There was one awful lurch, a grinding crash, a sinking sensation, a vice-like grip about my throat—and outer darkness.


I was aroused in broad daylight by Sawmy, who had brought my tea and shaving-water. I was lying on the floor of the saloon, and he was stooping over me, with a frightened expression on his broad, brown countenance.

“At first I thinking master dead!” was his candid announcement. “Me plenty fraiding. Why master lying here and no in bed?” Why indeed!

A plunge of my head into cool water, and a cup of tea, brought me to myself, and then I flung on my dressing-gown, and hurried across the saloon to see what had become of the miserable Mellish.

He was stretched in his berth, with a life-belt beside him, rigid and cold, and in a sort of fit.

With brandy, burnt brown paper, and great difficulty, Sawmy and I brought him round.

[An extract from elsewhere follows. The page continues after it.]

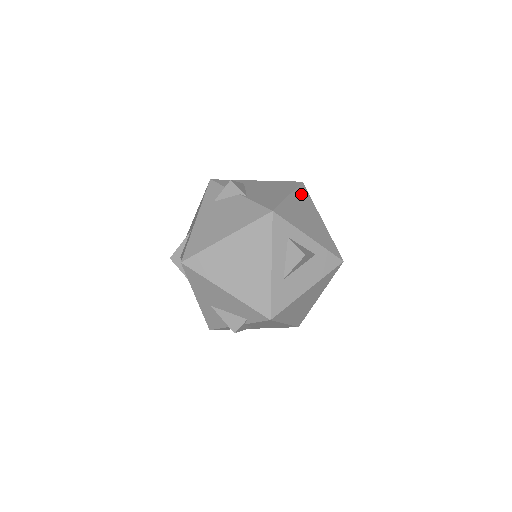
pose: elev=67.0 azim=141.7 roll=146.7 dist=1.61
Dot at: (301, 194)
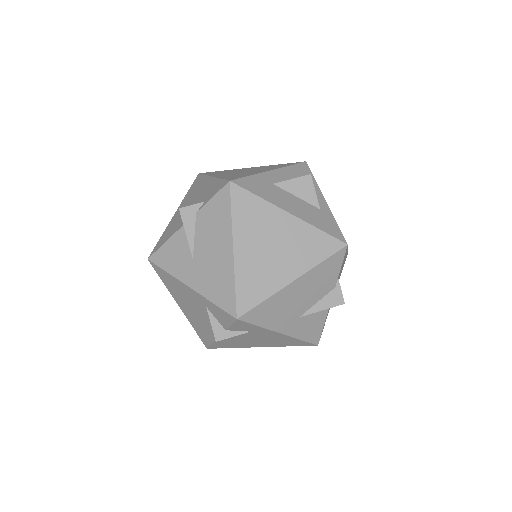
Dot at: occluded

As soon as he had come to his senses, and realized that he was still in the land of the living, he sat up and turned on me quite ferociously, and said—

“And that’s what you call lobster!”


The weather had moderated considerably, and though I had no great appetite, I was able to appear at breakfast. Mellish was too shattered to join us, and lay in a long chair in the deck-house, sipping beef-tea, and hysterically assuring all inquirers that “he would never again set foot in the saloon—no, he would much rather die!”